» YOUR INSTRUCTIONS: Carry the renewable energy news roundup below further, picking up after its last item.

===== TEXT TO READ =====

Renewable Energy Focus

With $6.5 billion loan, nuclear energy gets new life in U.S. - Feb 24

Although Republicans lambasted Department of Energy (DOE) programs that support renewable energy with loans topping out at about $500,000, mums the word when the agency announced 6 times more in loans for each of two new nuclear reactors. Last week, the DOE gave the final approval for a $6.5 billion loan to build the first nuclear reactors in 30 years - by Southern Company in Georgia. Another conditional loan for $1.8 billion will likely be given to one of the partners, Municipal Electric Authority of Georgia.

California geothermal energy potential largely untapped

Domestic Fuel - Feb 20

The Geothermal Energy Association has released a new report to coincide with the California Air Resources Board’s development of a scoping plan for implementing their climate law AB 32. The report finds that California’s geothermal resources remain largely untapped. Geothermal power generated 4.4 percent of total system power in California in 2012, but could have generated substantially more. The report also found that about half of California’s identified geothermal resources are still untapped, and significant resources may remain undiscovered.

LA's ambitious rooftop solar program delivering promised results

eSolar Energy News - Feb 18

Los Angeles' groundbreaking new rooftop solar energy program is delivering on its promise to bring cost-effective, clean power to tens of thousands of Los Angeles Department of Water and Power customers, and is ready for a significant expansion that would bring even greater benefits to Angelenos, according to a report issued today by J.R. DeShazo, Director of UCLA's Luskin Center for Innovation. Based on the successful rollout, the research team concluded that the "FiT 100" is on track to deliver 100 megawatts of carbon-free energy by 2015 – enough to power more than 21,000 homes annually.

PTC extension priority for new senate finance chief

Wind Power Monthly - Feb 12

Legislation to renew a package of tax breaks, including the U.S. wind industry's crucial production tax credit (PTC), will be a priority for the incoming chair of the powerful Senate Finance Committee. The PTC is among 55 tax provisions that expired at the end of last year. Max Baucus and Dave Camp, a Michigan Republican who chairs the House tax-writing committee, allowed them to lapse in favor of working on a broader tax code overhaul.

===== ENTRIES SUPPLIED =====

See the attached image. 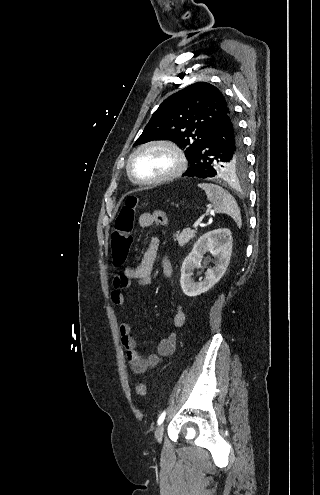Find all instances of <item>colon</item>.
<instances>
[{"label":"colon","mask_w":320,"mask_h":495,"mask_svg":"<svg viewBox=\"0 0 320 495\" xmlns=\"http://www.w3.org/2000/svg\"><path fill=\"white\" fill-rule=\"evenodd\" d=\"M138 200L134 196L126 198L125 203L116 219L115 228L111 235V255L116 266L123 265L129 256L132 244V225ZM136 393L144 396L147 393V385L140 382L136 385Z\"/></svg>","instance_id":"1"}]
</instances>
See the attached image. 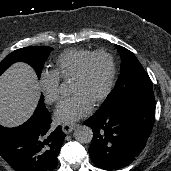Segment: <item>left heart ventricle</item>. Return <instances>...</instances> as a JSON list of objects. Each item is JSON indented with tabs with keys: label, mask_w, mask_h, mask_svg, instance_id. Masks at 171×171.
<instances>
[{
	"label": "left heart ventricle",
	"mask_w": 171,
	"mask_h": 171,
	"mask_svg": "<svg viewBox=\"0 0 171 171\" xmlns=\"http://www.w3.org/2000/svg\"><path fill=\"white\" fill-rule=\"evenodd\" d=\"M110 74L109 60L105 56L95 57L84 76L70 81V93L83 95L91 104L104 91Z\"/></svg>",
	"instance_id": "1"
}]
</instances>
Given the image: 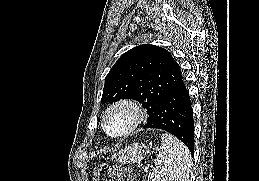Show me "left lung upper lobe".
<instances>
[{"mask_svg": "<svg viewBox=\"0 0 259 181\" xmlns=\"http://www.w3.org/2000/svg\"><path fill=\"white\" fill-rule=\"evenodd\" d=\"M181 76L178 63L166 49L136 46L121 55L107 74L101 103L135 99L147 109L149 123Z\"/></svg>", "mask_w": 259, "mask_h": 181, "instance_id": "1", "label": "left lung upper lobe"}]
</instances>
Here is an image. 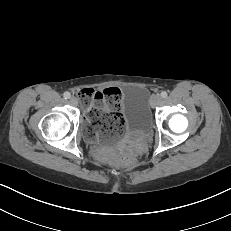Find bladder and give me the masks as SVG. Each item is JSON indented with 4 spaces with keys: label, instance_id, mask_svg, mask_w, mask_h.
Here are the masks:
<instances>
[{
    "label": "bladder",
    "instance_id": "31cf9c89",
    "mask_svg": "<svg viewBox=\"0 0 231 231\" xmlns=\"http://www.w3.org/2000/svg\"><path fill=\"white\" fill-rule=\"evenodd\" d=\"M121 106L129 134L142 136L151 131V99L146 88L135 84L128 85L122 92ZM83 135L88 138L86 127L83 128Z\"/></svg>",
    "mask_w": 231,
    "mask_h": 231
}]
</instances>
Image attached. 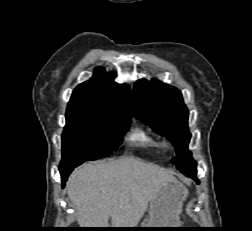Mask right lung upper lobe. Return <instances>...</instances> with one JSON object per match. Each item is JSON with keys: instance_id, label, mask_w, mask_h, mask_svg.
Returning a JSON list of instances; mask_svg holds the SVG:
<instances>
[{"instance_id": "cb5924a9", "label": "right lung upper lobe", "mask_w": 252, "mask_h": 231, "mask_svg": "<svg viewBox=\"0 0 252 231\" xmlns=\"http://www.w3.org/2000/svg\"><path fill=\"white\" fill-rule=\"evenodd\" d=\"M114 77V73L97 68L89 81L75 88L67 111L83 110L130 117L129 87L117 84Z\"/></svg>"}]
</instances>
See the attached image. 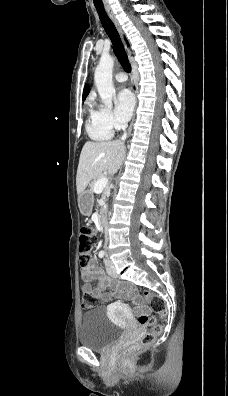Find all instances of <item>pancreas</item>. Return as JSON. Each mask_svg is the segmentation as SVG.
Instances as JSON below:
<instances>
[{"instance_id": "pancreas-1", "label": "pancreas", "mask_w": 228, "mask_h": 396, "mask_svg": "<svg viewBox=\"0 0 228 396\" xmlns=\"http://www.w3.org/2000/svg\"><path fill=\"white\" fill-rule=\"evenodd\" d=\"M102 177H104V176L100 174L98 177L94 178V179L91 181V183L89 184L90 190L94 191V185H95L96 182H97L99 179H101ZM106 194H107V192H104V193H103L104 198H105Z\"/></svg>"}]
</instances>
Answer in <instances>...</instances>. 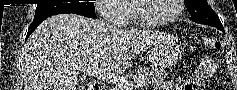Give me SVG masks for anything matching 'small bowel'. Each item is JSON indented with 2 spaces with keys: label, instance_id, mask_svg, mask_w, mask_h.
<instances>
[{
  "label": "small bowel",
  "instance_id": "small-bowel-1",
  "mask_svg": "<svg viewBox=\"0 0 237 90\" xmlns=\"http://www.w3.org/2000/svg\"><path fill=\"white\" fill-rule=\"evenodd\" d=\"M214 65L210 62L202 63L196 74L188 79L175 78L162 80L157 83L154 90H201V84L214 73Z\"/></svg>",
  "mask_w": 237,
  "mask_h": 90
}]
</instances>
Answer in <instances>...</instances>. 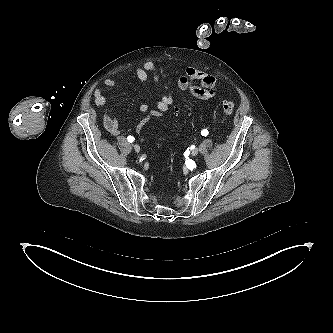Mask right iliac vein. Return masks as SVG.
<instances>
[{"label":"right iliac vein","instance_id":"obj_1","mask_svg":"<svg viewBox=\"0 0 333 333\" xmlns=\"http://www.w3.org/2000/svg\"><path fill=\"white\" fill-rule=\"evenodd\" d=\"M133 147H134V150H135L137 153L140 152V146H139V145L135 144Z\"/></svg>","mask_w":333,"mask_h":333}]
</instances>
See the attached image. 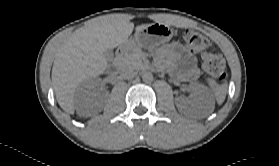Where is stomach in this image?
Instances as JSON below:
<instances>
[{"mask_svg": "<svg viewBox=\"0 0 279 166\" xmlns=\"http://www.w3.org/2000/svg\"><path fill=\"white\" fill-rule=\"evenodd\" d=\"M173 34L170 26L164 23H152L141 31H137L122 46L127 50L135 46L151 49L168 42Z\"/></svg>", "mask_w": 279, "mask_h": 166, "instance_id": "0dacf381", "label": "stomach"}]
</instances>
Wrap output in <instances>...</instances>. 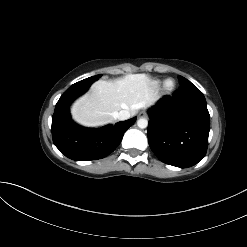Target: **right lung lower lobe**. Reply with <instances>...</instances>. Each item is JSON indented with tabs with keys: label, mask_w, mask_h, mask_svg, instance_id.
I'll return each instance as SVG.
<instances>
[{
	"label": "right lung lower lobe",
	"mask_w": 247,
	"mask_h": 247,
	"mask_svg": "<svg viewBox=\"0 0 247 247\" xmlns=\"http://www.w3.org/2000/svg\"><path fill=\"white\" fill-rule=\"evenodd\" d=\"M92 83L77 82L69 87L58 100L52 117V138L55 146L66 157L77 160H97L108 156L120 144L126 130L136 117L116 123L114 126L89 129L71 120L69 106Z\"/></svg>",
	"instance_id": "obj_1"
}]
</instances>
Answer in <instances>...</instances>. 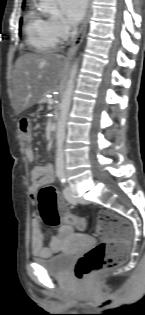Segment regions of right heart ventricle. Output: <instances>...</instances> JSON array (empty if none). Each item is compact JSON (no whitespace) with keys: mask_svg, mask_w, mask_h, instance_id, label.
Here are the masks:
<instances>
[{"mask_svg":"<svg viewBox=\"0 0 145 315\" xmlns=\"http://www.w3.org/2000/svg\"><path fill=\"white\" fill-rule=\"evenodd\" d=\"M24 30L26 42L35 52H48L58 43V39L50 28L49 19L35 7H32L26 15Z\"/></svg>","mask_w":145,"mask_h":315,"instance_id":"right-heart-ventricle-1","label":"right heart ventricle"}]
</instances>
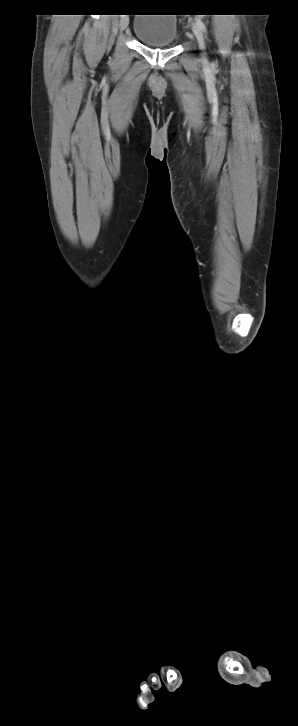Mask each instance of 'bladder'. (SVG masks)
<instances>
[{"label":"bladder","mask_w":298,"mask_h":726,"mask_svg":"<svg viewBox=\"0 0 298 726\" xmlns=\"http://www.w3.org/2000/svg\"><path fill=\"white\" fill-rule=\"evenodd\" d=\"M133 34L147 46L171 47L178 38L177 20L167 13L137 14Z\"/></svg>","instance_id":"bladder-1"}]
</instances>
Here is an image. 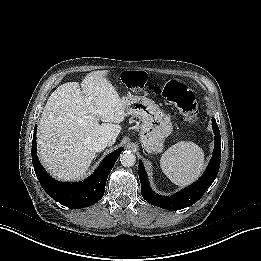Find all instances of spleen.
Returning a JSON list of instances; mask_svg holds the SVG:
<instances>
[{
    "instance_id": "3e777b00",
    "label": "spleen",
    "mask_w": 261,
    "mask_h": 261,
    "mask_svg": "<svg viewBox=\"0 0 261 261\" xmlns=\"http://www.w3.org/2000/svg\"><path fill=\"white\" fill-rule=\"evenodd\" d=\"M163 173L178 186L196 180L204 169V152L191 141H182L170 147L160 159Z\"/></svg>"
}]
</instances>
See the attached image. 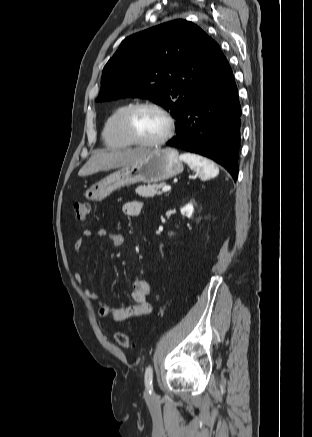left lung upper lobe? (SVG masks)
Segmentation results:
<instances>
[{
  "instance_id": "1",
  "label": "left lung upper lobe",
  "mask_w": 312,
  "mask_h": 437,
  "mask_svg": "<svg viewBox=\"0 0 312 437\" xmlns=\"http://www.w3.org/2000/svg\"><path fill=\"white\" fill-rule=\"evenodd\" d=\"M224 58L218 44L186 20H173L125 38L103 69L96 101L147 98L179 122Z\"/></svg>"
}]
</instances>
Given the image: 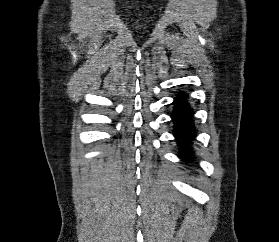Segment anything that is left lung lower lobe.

=====

» OUTPUT:
Notable Renewable Energy Projects and Deals

2 solar projects approved in California Nevada

Yahoo! News - Feb 20

Federal officials announced the approval of two solar energy plants on public lands in California and Nevada, angering environmentalists who say the facilities will endanger desert tortoises. The plants were expected to supply 550 megawatts of renewable energy, enough to power about 170,000 homes. The Stateline Solar Farm Project is slated for a site in the Mojave Desert in San Bernardino County, near the Nevada line. Across the border, the Silver State South Solar Project will be located near Primm, Nevada.

Large-scale solar plants face challenges ahead

New York Times - Feb 13

The Ivanpah solar power plant stretches over more than five square miles of the Mojave Desert. Almost 350,000 mirrors the size of garage doors tilt toward the sun with an ability to energize 140,000 homes. The plant, which took almost four years and thousands of workers assembling millions of parts to complete, officially opened on Thursday, the first electric generator of its kind. It could also be the last. Since the project began, the price of rival technologies has plummeted, incentives have begun to disappear, and the appetite among investors for mammoth solar farms has waned. Although several large, new projects have been coming online in recent months — many in the last quarter of 2013 — experts say fewer are beginning construction and not all of those under development will be completed.

California opens world's largest solar power farm - as evidence emerges that it leaves birds who fly over “scorched”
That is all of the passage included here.